Brandon is humbling.  His recovery has been swift.  He is still himself, still a Bruins fan, still smart and funny and my boy.

Our doctors are amazing. I am grateful we live in this time, we these kinds of resources that can save my son. I think I am starting to almost relax again, because his scars are already healing, and he looks healthy, and he is already frothing at the bit to do his normal stuff again.

How many encores are enough?

I think I am only a month late.. but I finally watched the Tragically Hip's final show that was broadcast on the CBC.

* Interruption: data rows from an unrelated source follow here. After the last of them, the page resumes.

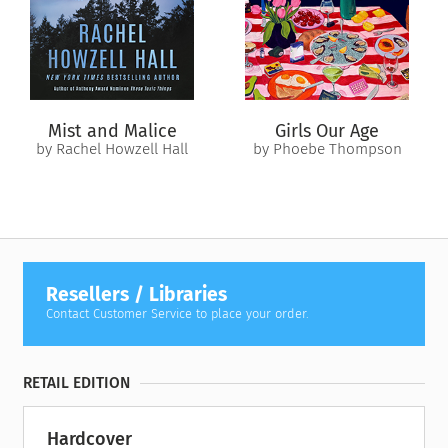
imagined that his life might take him backward.
In a cosmic twist of fate, Justin’s choices send him crashing
into the path of determined optimist Rose Yin. Justin and
Rose live in the same town and attend the same school, but
have never met—because Rose lives in 1985. Justin won’t be
Mist and Malice
Girls Our Age
born for another twenty years. And his grandparents are still
by Rachel Howzell Hall
by Phoebe Thompson
alive—for now.
In a series of events that reverberate through multiple
lifetimes, Justin and Rose have a week to get Justin unstuck in
time and put each of them in control of their futures—by
solving a murder that hasn’t even happened yet.
Resellers / Libraries
Contact Customer Service to place your order.
RETAIL EDITION
Hardcover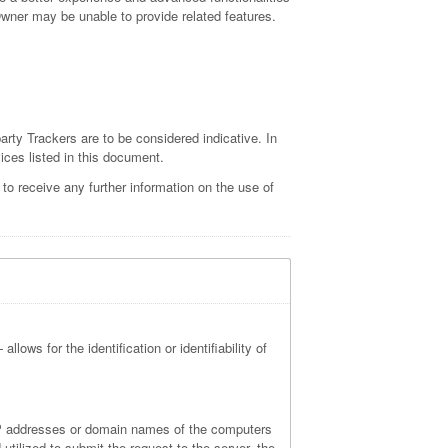
 Owner may be unable to provide related features.
arty Trackers are to be considered indicative. In
vices listed in this document.
o receive any further information on the use of
lows for the identification or identifiability of
 IP addresses or domain names of the computers
tilized to submit the request to the server, the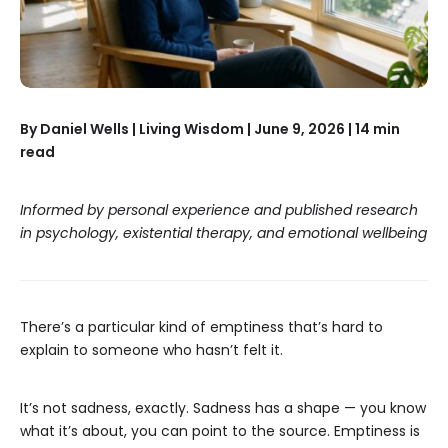
By Daniel Wells | Living Wisdom | June 9, 2026 | 14 min
read
Informed by personal experience and published research
in psychology, existential therapy, and emotional wellbeing
There’s a particular kind of emptiness that’s hard to
explain to someone who hasn’t felt it.
It’s not sadness, exactly. Sadness has a shape — you know
what it’s about, you can point to the source. Emptiness is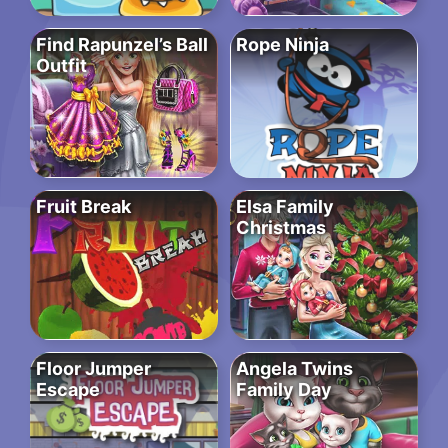
Find Rapunzel’s Ball
Rope Ninja
Outfit
Fruit Break
Elsa Family
Christmas
Floor Jumper
Angela Twins
Escape
Family Day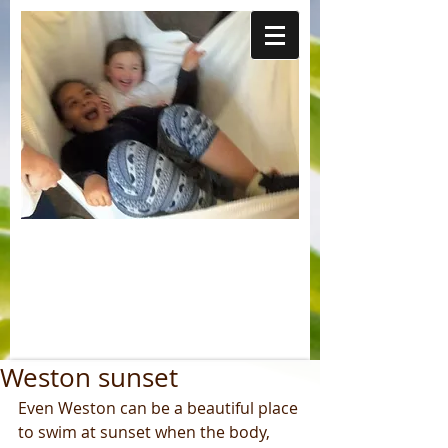
Weston sunset
Even Weston can be a beautiful place 
to swim at sunset when the body,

As a busy parent and full time employee, I sometimes forget the music in my life.  Not only has the world lost some amazing musicians this year, but Canadians have seen two beloved bands retire (for lack of a more fitting term).  SOTW will always be first, but The Hip occupy their own, beloved space. Each group reminds me of different times and different people.  Both were such soundtracks to some really key years of my life. It is crazy that Alzheimer's is robbing us of a lyrical poet, slowly and tragically, and brain cancer is threatening the life of another, equally gifted poet.

How do you craft a fitting tribute, but to just feel thanks for all the music.

Thanks for the songs you wrote, performed, loved.

Thanks for the memories, and the melodies that are left behind.

Music moves you in ways other things don't. It gets in places, and makes your eyes sticky sometimes.  It is like a smell, or a breeze, evoking memories, and creating more.